**What is required:** Please give, word for word, the line containing "at Grant Smith" and every line that comes after it in the data below.

**Available records:**

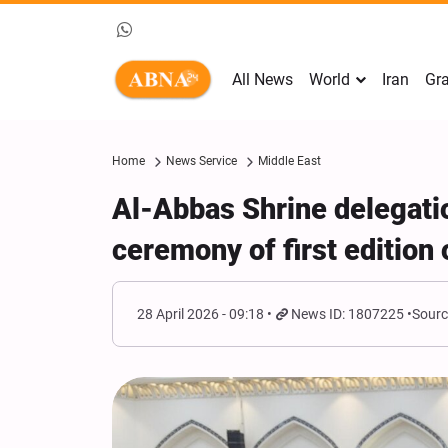
All News
World
Iran
Gra
Home
News Service
Middle East
Al-Abbas Shrine delegatio
ceremony of first edition
28 April 2026 - 09:18
News ID: 1807225
Sourc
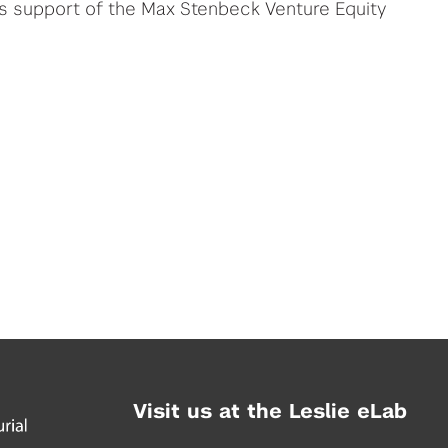
us support of the Max Stenbeck Venture Equity
Visit us at the Leslie eLab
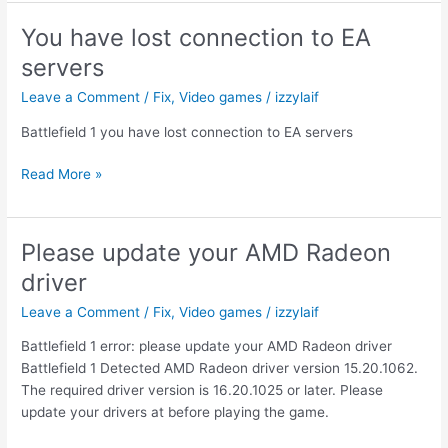
unexpected
error
You have lost connection to EA
Voicemod
servers
controller
Leave a Comment
/
Fix
,
Video games
/
izzylaif
Battlefield 1 you have lost connection to EA servers
You
Read More »
have
lost
connection
Please update your AMD Radeon
to
driver
EA
servers
Leave a Comment
/
Fix
,
Video games
/
izzylaif
Battlefield 1 error: please update your AMD Radeon driver
Battlefield 1 Detected AMD Radeon driver version 15.20.1062.
The required driver version is 16.20.1025 or later. Please
update your drivers at before playing the game.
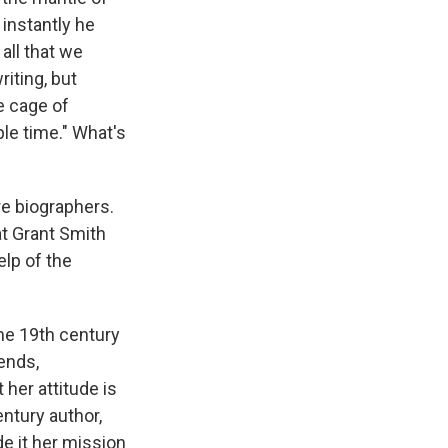
instantly he
all that we
iting, but
he cage of
le time." What's
re biographers.
at Grant Smith
elp of the
the 19th century
iends,
her attitude is
ntury author,
de it her mission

**Output below:**
at Grant Smith
elp of the
the 19th century
iends,
her attitude is
ntury author,
de it her mission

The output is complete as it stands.